In that house, probably full of guests, a hostile Simon is blindfolded by his religious mindset. He just sees a sensual display by a woman over a man. The gospel says that she was a well-known sinner in town. She had a past, and for most male interpreters of the passage she was a sexual worker. The erotic overtones of the offering of perfume and the shameless untying of her hair make things even worst. We get blindfolded again. With some natural curiosity, our mind goes back to ponder about the extension of her sexual sin. At this point we do not see the new woman or the Jesus that is revealing himself through her. We only see the sexual sin. We overlook the tears and the grieving to paint an image of a sexy and fancy woman seducing our Jesus. Much less we can sense the gratitude in her acts because we cannot imagine that all sins have been forgiven to her. That is why she loves so much, why she expresses herself in such extravagant way, why she needs to declare her gratefulness to Jesus. We need to have eye surgery.
“Do you see this woman Fernando?” “Do you see this man?” “Are we able to see the human being above the sin, conflict, condition, disorder, gender, race, economic condition, nationality or whatever?” Those are the questions that this passage triggers. Simon was unable to see in spite of being a well-known religious leader. But he belongs to those that act as spoiled children (v. 31) that complain for everything, whose insensitivity denies the evidence of Jesus and their manipulations seek to destroy him. One thing is certain from this passage; Jesus is always on the side of the sinner. He defends the woman from the destructive pharisaic attitude of Simon, even before he openly expressed it. As in many instances with the Pharisees, Jesus seems to read their minds; he knows their intentions, their ideas, and how insensitive they are to the work of God. Being religious, pure, or claiming to be with Jesus is not enough to be able to “see”.

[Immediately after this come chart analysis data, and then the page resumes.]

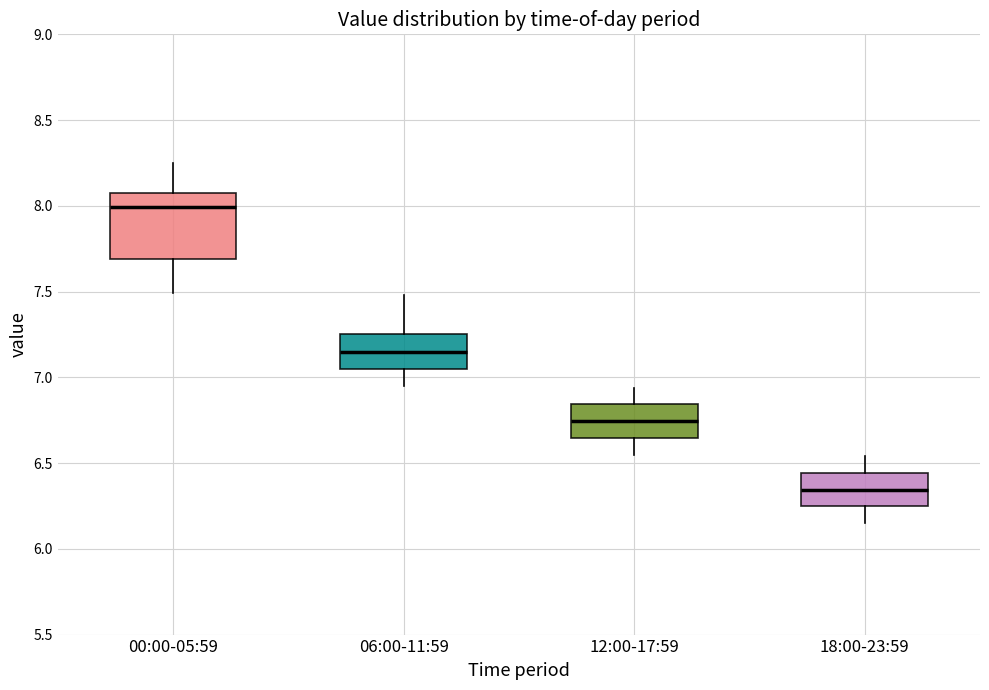

Reading left to right, transcribe this box plot: for each box, give where its median line is, the range the box spans, and where its two whiskers end, as read against the y-axis. The values are not printed on the chart, so give them approximately, as read against the axis.

00:00-05:59: median 8.00, box 7.70 to 8.05, whiskers 7.50 to 8.25
06:00-11:59: median 7.15, box 7.05 to 7.25, whiskers 6.95 to 7.50
12:00-17:59: median 6.75, box 6.65 to 6.85, whiskers 6.55 to 6.95
18:00-23:59: median 6.35, box 6.25 to 6.45, whiskers 6.15 to 6.55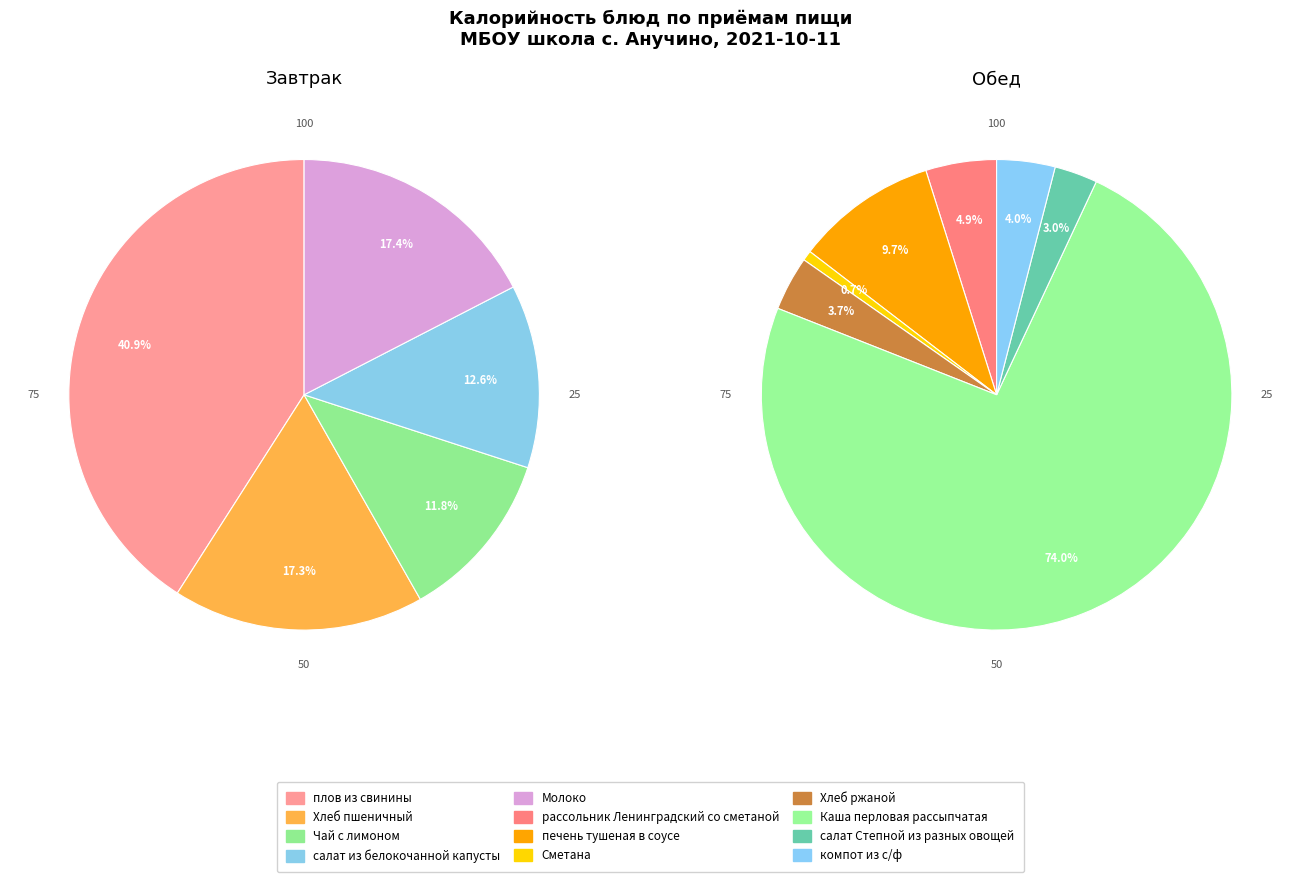

Does салат из белокочанной капусты account for over 50% of the chart?

No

I think that a good test of our spiritual growth is when we start seeing Jesus in other people’s lives. Mother Theresa used to say that before going out to the streets in Calcutta they would pray that they could find Jesus, “see Jesus”, in those that they were going to minister. We took this as a model and we started to pray in order to find Jesus among those with whom we worshipped together in the support communities. We started to understand the nature of forgiveness. We started to “see” the person beyond the sins, the newfound peace in his or her life, the joy that was exuberantly poured out and, as a result, we freely joined them in their worship.